Given the allegations against Bill Cosby, can we ever enjoy his jokes again? Should other comedians tell them? And has he tainted the artform of comedy itself? These are some of the questions raised by Greg Fitzsimmons, Emmy-winning writer of The Ellen DeGeneres Show and a standup comic, who has begun to perform Cosby’s comedy routines on stage. “It’s less heinous a crime for me to be stealing his material than what he did stealing from all those women,” Fitzsimmons told Esquire magazine. In his interviewer’s words: “It’s using comedy’s most verboten act [ie, joke theft] as a means of defending it from a man whose crimes have spoiled our memories of his canonical work.”
Here’s how it works. At a recent gig in New Jersey, Fitzsimmons embarked on one of Cosby’s best-known skits, the dentist routine from his 1983 show Himself. (“Dentists tell you not to pick your teeth with any sharp metal objects. Then you sit in their chair, and the first thing they grab is an iron hook… ”) Fitzsimmons got through half the routine, he reports, with no indication that the audience had identified it. So he told them it was Cosby’s, adding that: “I might as well do it, because I don’t think he’s got enough time to sue me right now!”
Fitzsimmons – a big fan of Cosby in his youth – tells the interviewer he’s still piloting this curious magpie act, still working out how to make it register as – what, exactly? Punishment? Revenge? Redemption – for the jokes, if not the joker? While admitting that Cosby’s performing career is probably over, Fitzsimmons argues that “he’s still got this body of work. So how can you cheapen that somehow?
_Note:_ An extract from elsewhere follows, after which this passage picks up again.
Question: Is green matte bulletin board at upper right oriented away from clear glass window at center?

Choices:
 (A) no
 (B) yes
How do you dilute that?”
And why (others might ask) would you want to? Other comedians – such as Eddie Murphy at last month’s Mark Twain award ceremony – content themselves with mocking Cosby. Other artists explore what his story says about race, power and sex. Fitzsimmons’s project seems to be motivated by outrage at Cosby’s alleged acts. I sympathise with his desire for justice by other means (“I want to hurt him”), but it’s not clear that this is an effective way of executing it. Yes, joke theft is “verboten” in comedy, but only when you’re passing off another act’s jokes as your own. As soon as you credit the creator of the gag, it stops being an affront and starts being a tribute, no?
Fitzsimmons partly acknowledges this, telling Esquire, first, that he loves Cosby’s comedy and regrets it’s been tainted by the performer’s personal life; and second that, performing the material, “the tricky part I’m finding is I don’t want to glorify [Cosby] by doing it”. He senses his project needs more work, and wonders about whether to amend Cosby’s material to refer directly to his crimes, or to perform only those routines (like the one about Spanish fly) that seem retrospectively sinister in light of the rape allegations. A bit of thrashing out to do, then – but the plan is that other comics should join Fitzsimmons in plundering Cosby’s back catalogue, so this becomes not one man’s crusade against Cosby, but a whole industry’s.
I can see that would be a powerful gesture, both as an expression of solidarity with Cosby’s apparent victims and a zero-tolerance approach to those who’ve tried to excuse his activities. But I do find curious the Esquire article’s implication that comedy needs to defend itself from, or absolve itself of, Cosby’s behaviour. As if comedy were implicated in what Cosby has done; as if his alleged activities have made the artform itself suspect. You could make that argument, and it would focus on the faux intimacy of comedy, the power it grants the sole performer on stage, the implication that everything can be laughed off. But I wouldn’t buy it – any more than I’d accept the argument that Ian Watkins of the Lostprophets should make us wary of Welsh bands, or Rolf Harris of paintbrush-toting players of the wobble-board. I think that’s a claim too much for what is otherwise an intriguing, underdeveloped project – one that hasn’t decided whether it’s about punishing Cosby or about reclaiming the material from the man and celebrating it. Fitzsimmons may think it can do both, but I doubt it.
Three to See
Mike Wozniak
The Man Down star brings his excellent new show to London: a classic slice of anecdotal standup in which the bluff, Basil Fawlty-alike Wozniak struggles to return a stowaway cat to its owners.
• Invisible Dot, London, 9-14 November.
Chortle comedy book festival
“The only event of its kind dedicated to comedy books” returns for a third outing, featuring David Baddiel previewing his new children’s book and Isy Suttie reading from her new memoir - among others.
• At Hornsey Town Hall, London, 7-8 November.
Dawn French
When Dawn French premiered her first solo show on the road last year, the Guardian’s Alfred Hickling called it “less of a standard standup gig than a form of high-concept public atonement”. Now that self-revealing effort, entitled 30 Million Minutes, transfers to the West End.
• At Vaudeville theatre, London, 11 November until 9 December.